I find this with a lot of the chapters written from the point of view of the children. They add an interesting perspective, and usually end up seeing far more than adults give them credit for because often, adults don’t think that children will understand the significance of things. They see things in ways and in places that older characters might not, so it gives a greater sense of scale to the overall story, and gives the reader additional tidbits of info that makes the whole thing feel that much grander, that much more complete.

And a bonus question from Jamie: On a scale of one to awesome, how did it feel to read Viserys getting his comeuppance? Golden crowns all round!

On a scale of one to awesome, so awesome! Everyone was tired of his BS, and when he stepped over the line, nobody was willing to cut him any slack anymore. And it’s about damn time!
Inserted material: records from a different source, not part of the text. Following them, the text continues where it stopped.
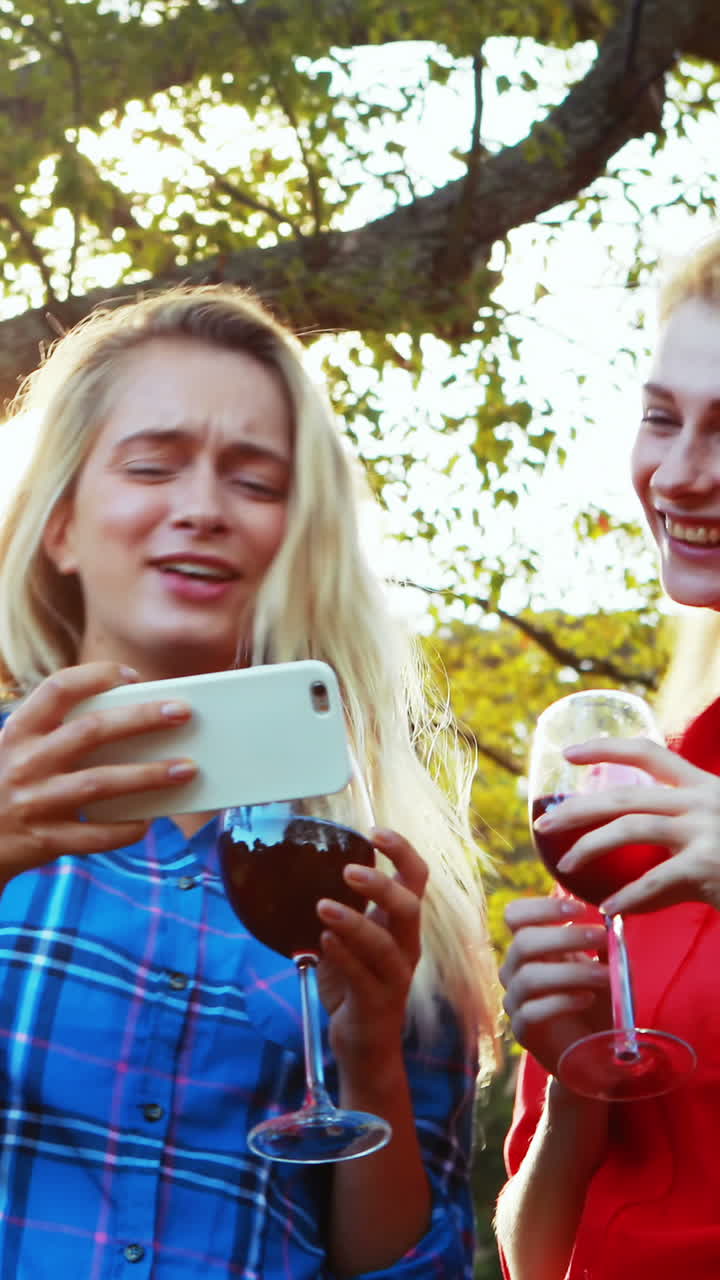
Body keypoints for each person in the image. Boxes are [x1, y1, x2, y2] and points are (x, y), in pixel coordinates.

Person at [0, 285, 499, 1279]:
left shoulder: (380, 882)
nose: (201, 508)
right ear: (59, 527)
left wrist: (372, 1059)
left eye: (257, 482)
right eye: (151, 465)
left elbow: (410, 1267)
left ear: (301, 540)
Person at [496, 231, 720, 1280]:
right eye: (661, 418)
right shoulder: (656, 781)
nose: (679, 474)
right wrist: (576, 1081)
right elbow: (531, 1255)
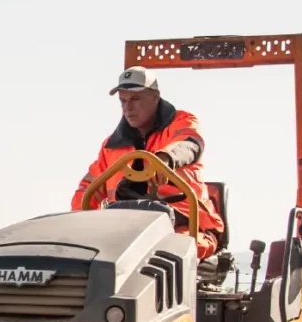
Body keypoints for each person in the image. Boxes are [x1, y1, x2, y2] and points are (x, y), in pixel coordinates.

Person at [72, 66, 225, 259]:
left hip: (187, 227)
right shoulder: (110, 147)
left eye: (135, 99)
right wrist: (79, 230)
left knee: (166, 253)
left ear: (155, 97)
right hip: (128, 232)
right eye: (123, 101)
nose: (128, 107)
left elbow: (190, 143)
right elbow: (88, 190)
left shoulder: (182, 122)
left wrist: (166, 159)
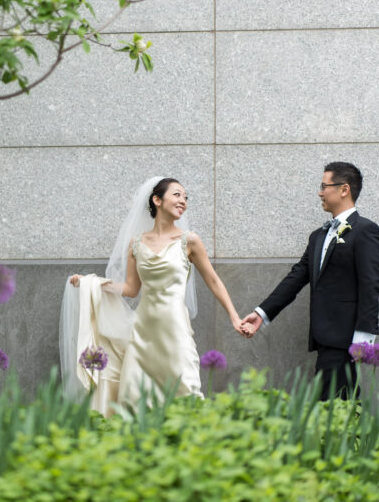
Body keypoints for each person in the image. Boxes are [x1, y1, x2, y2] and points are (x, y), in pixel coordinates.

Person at [60, 177, 245, 413]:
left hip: (175, 330)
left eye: (186, 197)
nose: (183, 201)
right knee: (135, 400)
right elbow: (130, 289)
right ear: (157, 200)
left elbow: (213, 280)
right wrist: (92, 283)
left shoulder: (190, 241)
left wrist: (234, 317)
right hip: (142, 334)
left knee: (184, 392)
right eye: (177, 195)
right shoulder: (136, 244)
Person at [239, 162, 379, 400]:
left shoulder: (366, 230)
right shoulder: (318, 236)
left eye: (324, 186)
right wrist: (262, 313)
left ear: (344, 189)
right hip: (323, 336)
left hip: (346, 338)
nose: (320, 192)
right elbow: (296, 277)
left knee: (335, 405)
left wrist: (364, 338)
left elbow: (371, 285)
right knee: (336, 404)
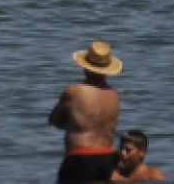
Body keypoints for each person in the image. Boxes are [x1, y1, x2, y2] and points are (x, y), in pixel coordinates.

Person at [49, 40, 123, 182]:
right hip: (107, 157)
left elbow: (54, 120)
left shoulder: (74, 91)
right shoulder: (114, 95)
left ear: (85, 67)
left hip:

Read what the others in the club are saying! Jamie | Heather | Allison

6 comments on “ASOIAF Book Club – A Game of Thrones, Chapters 44-58

  1. Agreed; the chapters with the kids in give us an insight into the kind of thing that the adults would miss e.g. Arya beneath the Red Keep, “What Bran Saw” etc. It’s the dramatic irony that if the adults listened to their kids more a lot of these problems would have been avoided.

  2. I love reading your comments on the questions for these roundups. They make me think about the characters and situations in different ways and I think I’m enjoying it all the more for it.